Working NVENC/NVDEC hardware transcoding on aarch64 (community plugin, no server-code changes)
If you’re running Plex on an aarch64 box with an NVIDIA GPU (Jetson-class hardware, an aarch64 server with a discrete card, etc.), you’ve probably noticed Plex Transcoder has no NVENC/NVDEC support on that architecture — everything falls back to software x264, even with a GPU sitting right there.
I put together a plugin that adds real hardware decode and encode for that case, using Plex’s existing (undocumented) external-codec loading mechanism — no changes to Plex’s own binaries, no forked builds.
Repo: https://github.com/tpmullan/plex-nvenc-rpc
First release (v0.0.1): https://github.com/tpmullan/plex-nvenc-rpc/releases/tag/v0.0.1
Why it’s a separate process instead of a normal plugin
Plex Transcoder on aarch64 is linked against musl libc, but the NVIDIA driver’s userspace libraries are glibc. A plugin `.so` doesn’t bring its own dynamic linker, so it’s stuck using whatever linker the host process already has — meaning a plugin loaded directly into Transcoder can’t reliably use the NVIDIA driver in-process. I found and fixed several musl/glibc gaps one at a time before concluding that approach doesn’t converge (details in https://github.com/tpmullan/plex-nvenc-rpc/blob/main/docs/history.md).

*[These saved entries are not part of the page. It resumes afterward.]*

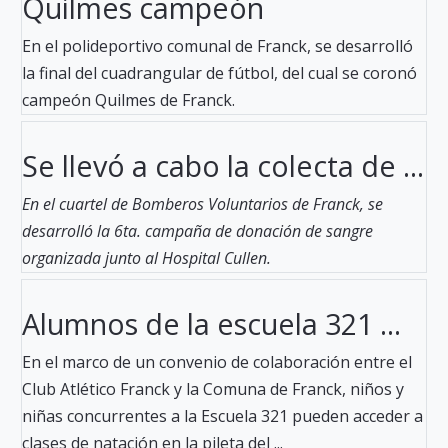
Quilmes campeón
En el polideportivo comunal de Franck, se desarrolló
la final del cuadrangular de fútbol, del cual se coronó
campeón Quilmes de Franck.
Se llevó a cabo la colecta de ...
En el cuartel de Bomberos Voluntarios de Franck, se
desarrolló la 6ta. campaña de donación de sangre
organizada junto al Hospital Cullen.
Alumnos de la escuela 321 ...
En el marco de un convenio de colaboración entre el
Club Atlético Franck y la Comuna de Franck, niños y
niñas concurrentes a la Escuela 321 pueden acceder a
clases de natación en la pileta del ...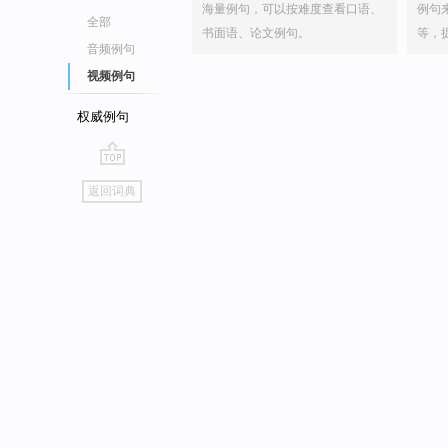
海量例句，可以按难度查看口语、
例句
全部
书面语、论文例句。
等，
音频例句
视频例句
权威例句
go
返回词典
top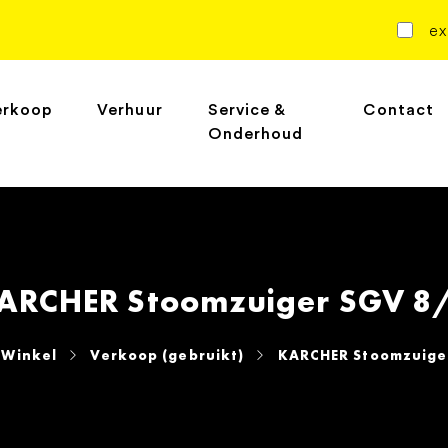
ex
erkoop
Verhuur
Service &
Contact
Onderhoud
ARCHER Stoomzuiger SGV 8
Winkel
Verkoop (gebruikt)
KARCHER Stoomzuige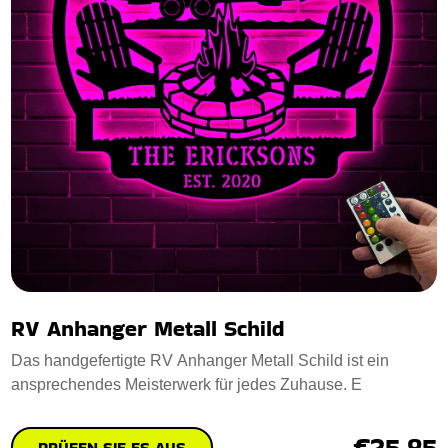
RV Anhanger Metall Schild
Das handgefertigte RV Anhanger Metall Schild ist ein
ansprechendes Meisterwerk für jedes Zuhause. E
€25.85
PRÜFEN SIE ES AUS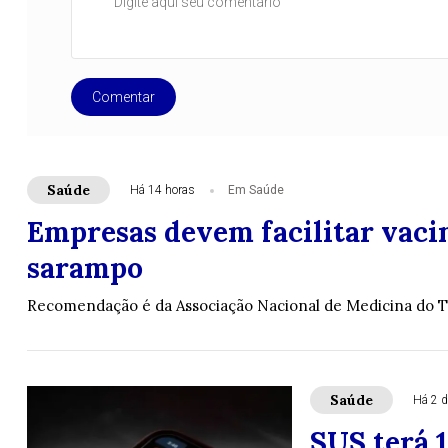
Comentar
Saúde
Há 14 horas
Em Saúde
Empresas devem facilitar vaci
sarampo
Recomendação é da Associação Nacional de Medicina do T
Saúde
Há 2 d
SUS terá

The plugin that actually loads into Transcoder is deliberately tiny — no FFmpeg linkage, no CUDA code at all. It forks a separate, completely ordinary glibc helper process for every session and talks to it over a small RPC protocol. All the real NVENC/NVDEC/CUDA work happens in that helper, isolated from any musl/glibc concerns
What’s registered
h264_nvenc / hevc_nvenc — real hardware encode
h264 / hevc (decode) — real hardware decode
libx264 — hijacked. Plex’s own encoder-selection decision (made before Transcoder even starts) doesn’t seem to route to a hardware encoder no matter what capability signals the plugin advertises, but it *does* let whichever plugin is registered under a requested name handle it — so this registration always attempts real GPU encode first and transparently falls back to genuine bundled libx264 on CPU if that fails, forwarding the same crf/preset Plex actually requested either way. Never forces GPU unconditionally.

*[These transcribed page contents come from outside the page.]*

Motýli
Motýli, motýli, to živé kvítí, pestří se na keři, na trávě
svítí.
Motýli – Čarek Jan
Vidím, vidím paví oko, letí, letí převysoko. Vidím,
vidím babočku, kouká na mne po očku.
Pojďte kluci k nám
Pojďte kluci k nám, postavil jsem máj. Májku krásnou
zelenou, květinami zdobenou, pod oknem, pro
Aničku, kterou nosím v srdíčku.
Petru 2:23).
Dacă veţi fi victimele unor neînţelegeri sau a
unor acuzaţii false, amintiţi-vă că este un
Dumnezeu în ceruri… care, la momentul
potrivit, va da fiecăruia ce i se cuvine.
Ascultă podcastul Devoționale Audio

Confirmed via GPU process/memory listings during real, unmodified playback sessions: sustained hardware decode + encode running simultaneously, full video+audio pipeline, 10-bit HEVC content included.
Caveats going in
- The plugin binary is pinned to one exact Plex FFmpeg build hash (a single constant,
EXPECTED_BUILD_HASH in glue.c) and the helper binary to a specific NVIDIA driver/CUDA ABI generation. Different versions need a rebuild — cheap for the plugin (no FFmpeg linkage, few-second recompile), more involved for the helper (needs a real build environment, see the README).
- 8-bit-only IPC frame format currently (10-bit content gets downsampled before encode).
- No session-limit awareness between the GPU-first and CPU-fallback paths yet.
- GPLv2, since it links a real FFmpeg build with libx264 enabled. No Plex source or binaries are contained or linked — see the README’s “Legal” section.
If you want to try it or read the code
Full install instructions (Docker/Kubernetes bind-mount pattern) are in the README. If you’re on a different Plex build hash or driver version than what’s pinned, the fastest path is pointing a coding agent (Claude Code or similar) at the repo and your own container and asking it to adapt the pinned constants and rebuild both binaries — what took a full debugging session to build from scratch should be a much shorter job working from a known-good reference implementation.
Posting this partly hoping it’s useful to someone with the same hardware gap, and partly hoping someone at Plex takes a look — the underlying interface this plugin targets is real and already shipping in the Plex binary; it wouldn’t take much to get equivalent support built in properly for aarch64+NVIDIA. Happy to answer questions about the RPC design or the build process.